Владька Шмагин сидел на корме, у «Вихря», и свитер его похож был на бабочку-траурницу, ярко-коричневый с бледно-коричнево-серой каемкой понизу. Владька сидел изящно, как бабочка, «Вихрь» ревел и держал обороты, мы мчались теперь уже поперек Печоры на свисающую прямо к воде клепину, а любое гнутое, кажется — это было ольхой, тут зовут «клепина». И в этот момент над нами плавно и низко пролетел орлан-белохвост. Он был неожиданно короткий в полете, будто обрублен сзади, что не мешало величию, он был в обычном своем старом пледе с бахромой, размах пледа — под два метра, а взвесь орлана голенького — едва четыре с половиной кэгэ, но кому придет в голову ощипать величие, словно курицу. И Владька крикнул мне через всю разделяющую нас пространственность лодки — гортанно, небрежно и властно, как всегда: «Белохвост! Семга пошла!» Потому что орлан-белохвост появляется тут вместе с семгой, чуть раньше семги, патрулирует реку, выжидает в могучем своем лете туда-обратно, и он первым знает, что семга уже пошла на нерест. Чем занимается орлан-белохвост в остальное время года — великая его тайна, мне неведомая.
Владька крикнул, и тут же что-то мощно ударило в тихой яме под берегом, справа от нас, как глубинная бомба. Тихая вода свилась в тугой сиреневый жгут, жгут этот выгнулся горбом, блеснул изнутри и рассыпался темными искрами. В опавшей тишине вдруг выкатилась огромная луна, перевалив через горы.
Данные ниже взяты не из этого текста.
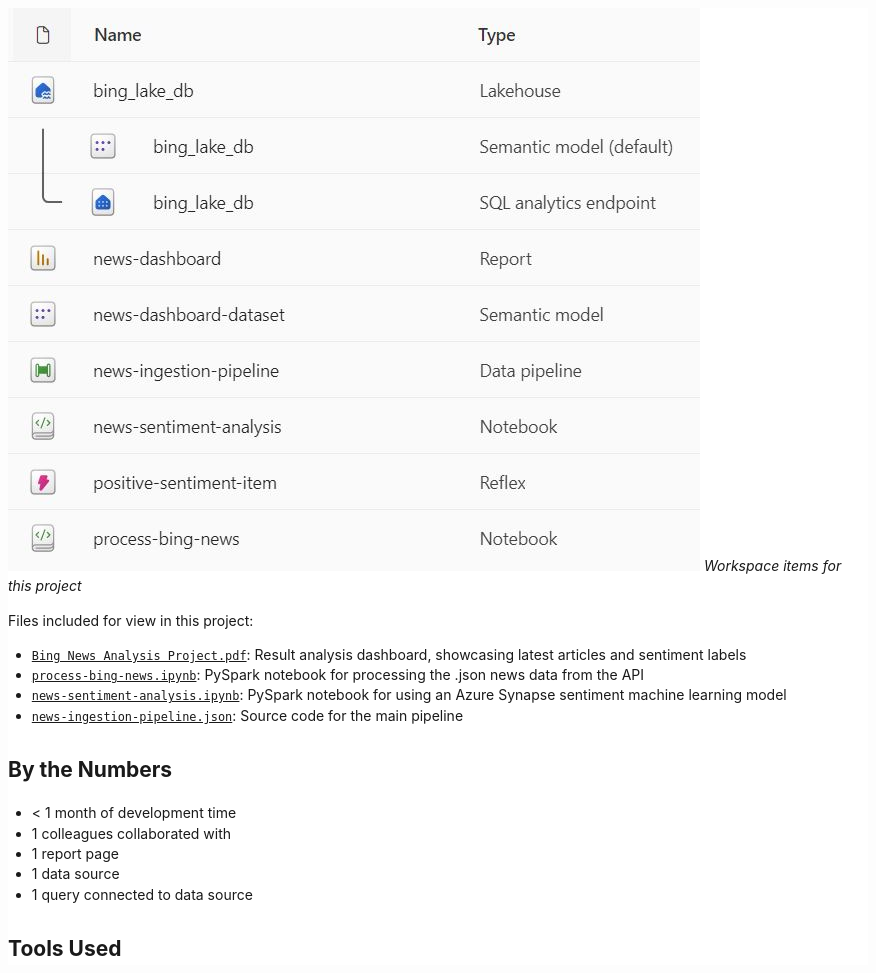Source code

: !["11_WorkspaceItems"](./Process/11_WorkspaceItems.JPG)
*Workspace items for this project*

Files included for view in this project:
- [`Bing News Analysis Project.pdf`](./news-dashboard.pdf): Result analysis dashboard, showcasing latest articles and sentiment labels
- [`process-bing-news.ipynb`](./Source%20Files/process-bing-news.ipynb): PySpark notebook for processing the .json news data from the API
- [`news-sentiment-analysis.ipynb`](./Source%20Files/news-sentiment-analysis.ipynb): PySpark notebook for using an Azure Synapse sentiment machine learning model
- [`news-ingestion-pipeline.json`](./Source%20Files/news-ingestion-pipeline.json): Source code for the main pipeline

## By the Numbers

- < 1 month of development time
- 1 colleagues collaborated with
- 1 report page
- 1 data source
- 1 query connected to data source

## Tools Used
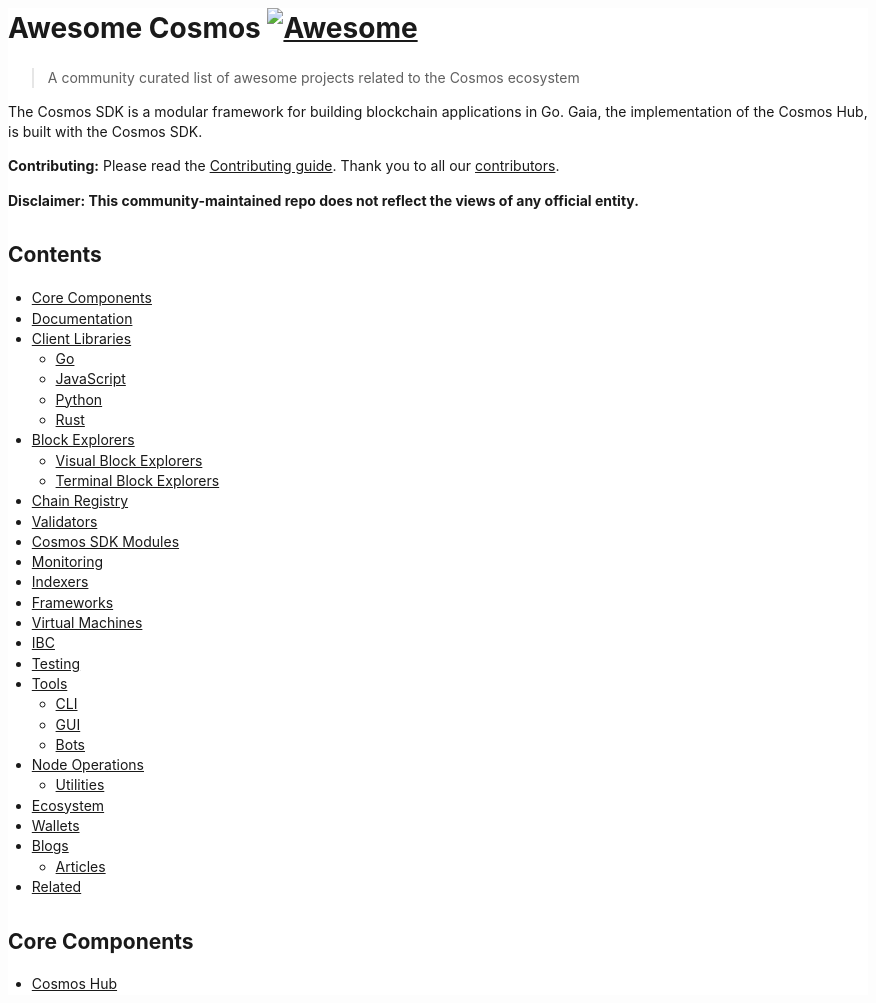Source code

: 
# Awesome Cosmos [![Awesome](https://awesome.re/badge.svg)](https://awesome.re)

> A community curated list of awesome projects related to the Cosmos ecosystem

The Cosmos SDK is a modular framework for building blockchain applications in Go.
Gaia, the implementation of the Cosmos Hub, is built with the Cosmos SDK.

**Contributing:**
Please read the [Contributing guide](./CONTRIBUTING.md). Thank you to all our [contributors](https://github.com/cosmos/awesome/graphs/contributors).

**Disclaimer: This community-maintained repo does not reflect the views of any official entity.**

## Contents

* [Core Components](#core-components)
* [Documentation](#documentation)
* [Client Libraries](#client-libraries)
    * [Go](#go)
    * [JavaScript](#javascript)
    * [Python](#python)
    * [Rust](#rust)
* [Block Explorers](#block-explorers)
    * [Visual Block Explorers](#visual-block-explorers)
    * [Terminal Block Explorers](#terminal-block-explorers)
* [Chain Registry](#chain-registry)
* [Validators](#validators)
* [Cosmos SDK Modules](#cosmos-sdk-modules)
* [Monitoring](#monitoring)
* [Indexers](#indexers)
* [Frameworks](#frameworks)
* [Virtual Machines](#virtual-machines)
* [IBC](#ibc)
* [Testing](#testing)
* [Tools](#tools)
    * [CLI](#cli)
    * [GUI](#gui)
    * [Bots](#bots)
* [Node Operations](#node-operations)
    * [Utilities](#utilities)
* [Ecosystem](#ecosystem)
* [Wallets](#wallets)
* [Blogs](#blogs)
    * [Articles](#articles)
* [Related](#related)

## Core Components

* [Cosmos Hub](https://github.com/cosmos/gaia)
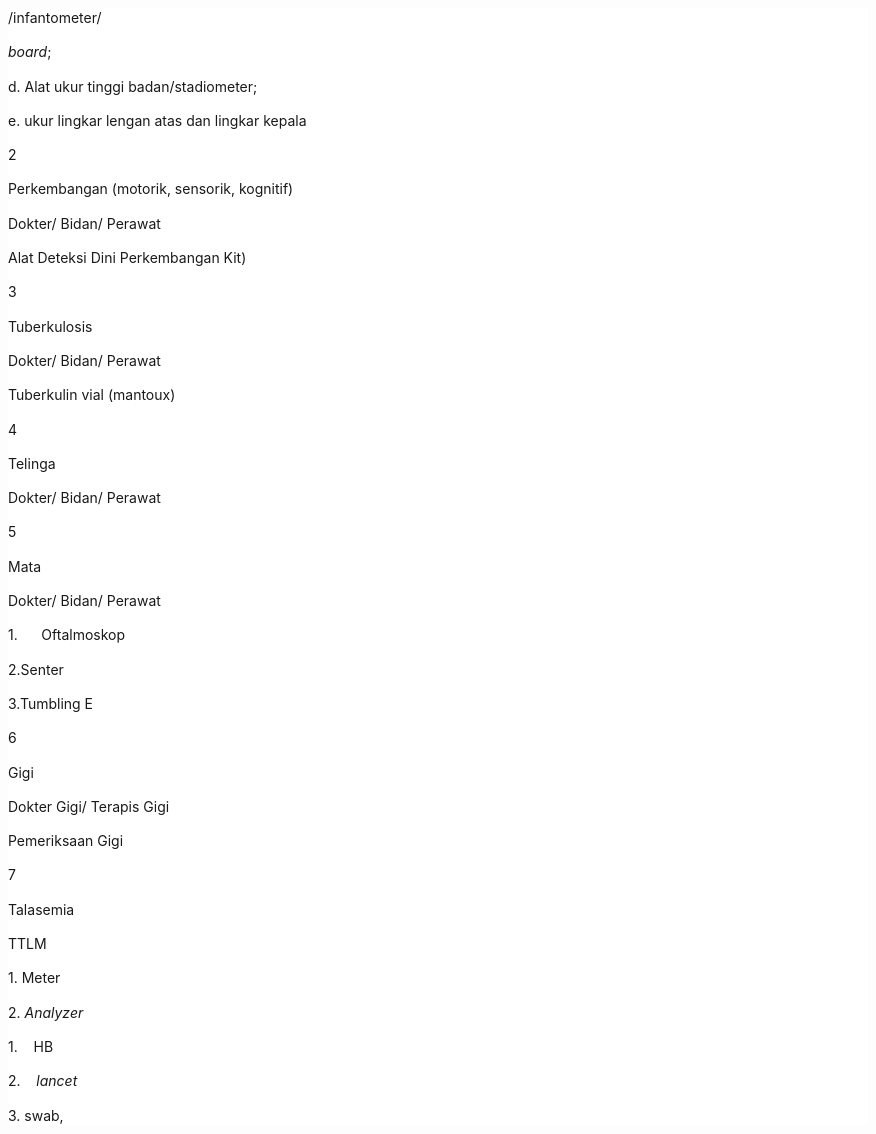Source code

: /infantometer/

_board_;

d. Alat ukur tinggi badan/stadiometer;

e. ukur lingkar lengan atas dan lingkar kepala

2

Perkembangan (motorik, sensorik, kognitif)

Dokter/ Bidan/ Perawat

Alat Deteksi Dini Perkembangan Kit)

3

Tuberkulosis

Dokter/ Bidan/ Perawat

Tuberkulin vial (mantoux)

4

Telinga

Dokter/ Bidan/ Perawat

5

Mata

Dokter/ Bidan/ Perawat

1.      Oftalmoskop

2.Senter

3.Tumbling E

6

Gigi

Dokter Gigi/ Terapis Gigi

Pemeriksaan Gigi

7

Talasemia

TTLM

1\. Meter

2\. _Analyzer_

1.    HB

2.    _lancet_

3\. swab,
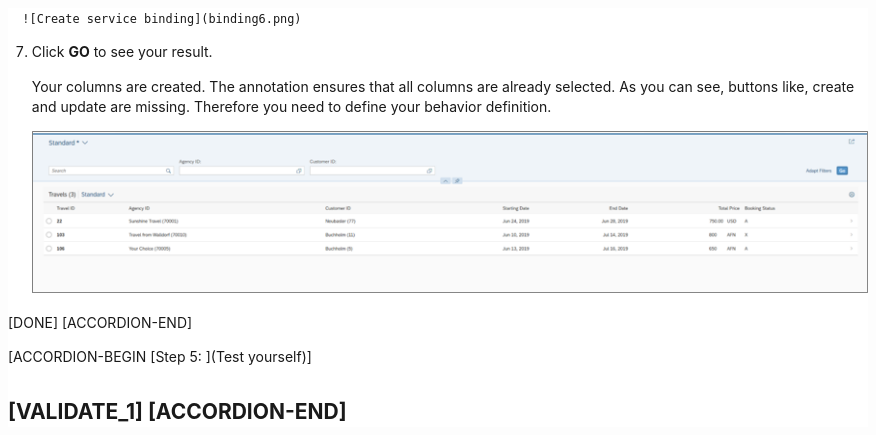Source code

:       ![Create service binding](binding6.png)

  7. Click **GO** to see your result.

     Your columns are created. The annotation ensures that all columns are already selected. As you can see, buttons like, create and update are missing. Therefore you need to define your behavior definition.

      ![Create service binding](binding7.png)

[DONE]
[ACCORDION-END]


[ACCORDION-BEGIN [Step 5: ](Test yourself)]

[VALIDATE_1]
[ACCORDION-END]
---
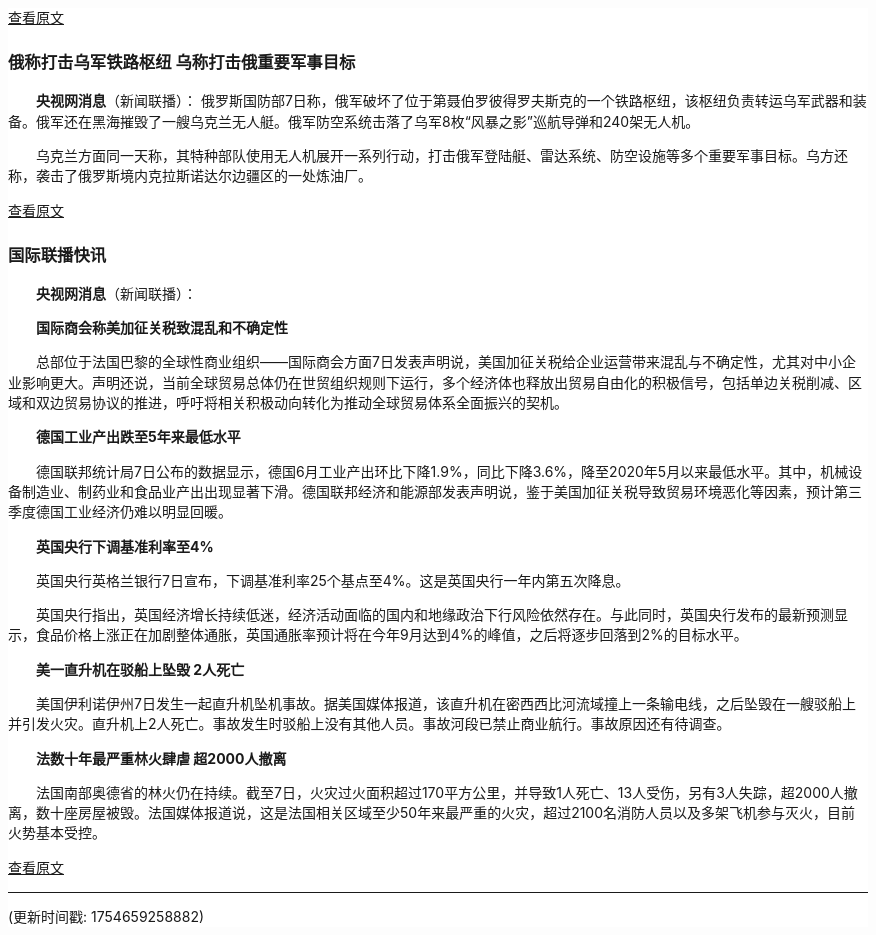 [查看原文](https://tv.cctv.com/2025/08/08/VIDE06bdGuPh8GxaSztuHqAU250808.shtml)

### 俄称打击乌军铁路枢纽 乌称打击俄重要军事目标

<p style="text-indent: 2em;"><strong>央视网消息</strong>（新闻联播）： 俄罗斯国防部7日称，俄军破坏了位于第聂伯罗彼得罗夫斯克的一个铁路枢纽，该枢纽负责转运乌军武器和装备。俄军还在黑海摧毁了一艘乌克兰无人艇。俄军防空系统击落了乌军8枚“风暴之影”巡航导弹和240架无人机。</p><p style="text-indent: 2em;">乌克兰方面同一天称，其特种部队使用无人机展开一系列行动，打击俄军登陆艇、雷达系统、防空设施等多个重要军事目标。乌方还称，袭击了俄罗斯境内克拉斯诺达尔边疆区的一处炼油厂。</p>

[查看原文](https://tv.cctv.com/2025/08/08/VIDEuxhLyvKRkWVJKov4TEJQ250808.shtml)

### 国际联播快讯

<p style="text-indent: 2em;"><strong>央视网消息</strong>（新闻联播）：</p><p style="text-indent: 2em;"><strong>国际商会称美加征关税致混乱和不确定性</strong></p><p style="text-indent: 2em;">总部位于法国巴黎的全球性商业组织——国际商会方面7日发表声明说，美国加征关税给企业运营带来混乱与不确定性，尤其对中小企业影响更大。声明还说，当前全球贸易总体仍在世贸组织规则下运行，多个经济体也释放出贸易自由化的积极信号，包括单边关税削减、区域和双边贸易协议的推进，呼吁将相关积极动向转化为推动全球贸易体系全面振兴的契机。</p><p style="text-indent: 2em;"><strong>德国工业产出跌至5年来最低水平</strong></p><p style="text-indent: 2em;">德国联邦统计局7日公布的数据显示，德国6月工业产出环比下降1.9%，同比下降3.6%，降至2020年5月以来最低水平。其中，机械设备制造业、制药业和食品业产出出现显著下滑。德国联邦经济和能源部发表声明说，鉴于美国加征关税导致贸易环境恶化等因素，预计第三季度德国工业经济仍难以明显回暖。&nbsp;</p><p style="text-indent: 2em;"><strong>英国央行下调基准利率至4%</strong></p><p style="text-indent: 2em;">英国央行英格兰银行7日宣布，下调基准利率25个基点至4%。这是英国央行一年内第五次降息。</p><p style="text-indent: 2em;">英国央行指出，英国经济增长持续低迷，经济活动面临的国内和地缘政治下行风险依然存在。与此同时，英国央行发布的最新预测显示，食品价格上涨正在加剧整体通胀，英国通胀率预计将在今年9月达到4%的峰值，之后将逐步回落到2%的目标水平。</p><p style="text-indent: 2em;"><strong>美一直升机在驳船上坠毁 2人死亡</strong></p><p style="text-indent: 2em;">美国伊利诺伊州7日发生一起直升机坠机事故。据美国媒体报道，该直升机在密西西比河流域撞上一条输电线，之后坠毁在一艘驳船上并引发火灾。直升机上2人死亡。事故发生时驳船上没有其他人员。事故河段已禁止商业航行。事故原因还有待调查。</p><p style="text-indent: 2em;"><strong>法数十年最严重林火肆虐 超2000人撤离</strong></p><p style="text-indent: 2em;">法国南部奥德省的林火仍在持续。截至7日，火灾过火面积超过170平方公里，并导致1人死亡、13人受伤，另有3人失踪，超2000人撤离，数十座房屋被毁。法国媒体报道说，这是法国相关区域至少50年来最严重的火灾，超过2100名消防人员以及多架飞机参与灭火，目前火势基本受控。　</p>

[查看原文](https://tv.cctv.com/2025/08/08/VIDEQ3oUqKDQOEbsX6ZDfTnd250808.shtml)



---

(更新时间戳: 1754659258882)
Все разом сменило цвет и форму, берег на мгновенье исчез, слившись с блистающим мерцанием воды и неба. «Вихрь» взревел и затих. Стало оглушительно тихо, только вянущий шорох воды, разрезаемой носом лодки. «Луна под руку вылезла, — сказал Владька. И засмеялся гортанно и властно — Чуть не сели…»
Ночью вдруг стукнуло: человек — это память. Хоть по любимой моей второй теореме Гёделя мы никогда не сможем определить, что же такое — человек, не сможем дать исчерпывающее определение. Мы можем только всю жизнь думать над этим, ходить — кругами — вокруг самих себя, присматриваться и вслушиваться, постигать частности, удивляться им или ужасаться, создавать схемы, чтобы было легче, и отказываться от них, чтобы стать шире и идти вперед. В нас изначально нет и не может быть — опять же по Гёделю, но, может, как раз в этот миг уже родился другой Гёдель, который найдет выход и все переиначит, — такого иерархического уровня языка, такого метаязыка, чтобы самих себя исчерпывающе определить. Жизнь — это память. Не больше, но и не меньше. Любовь — только память. Недаром, если она родится мгновенно, возникает тысяча объясняющих пристроек: «Я тебя будто всю жизнь знаю», «Я тебя уже знал когда-то», «Лет сорок ты мне снилась, а встретилась вчера», или как там в песне поется.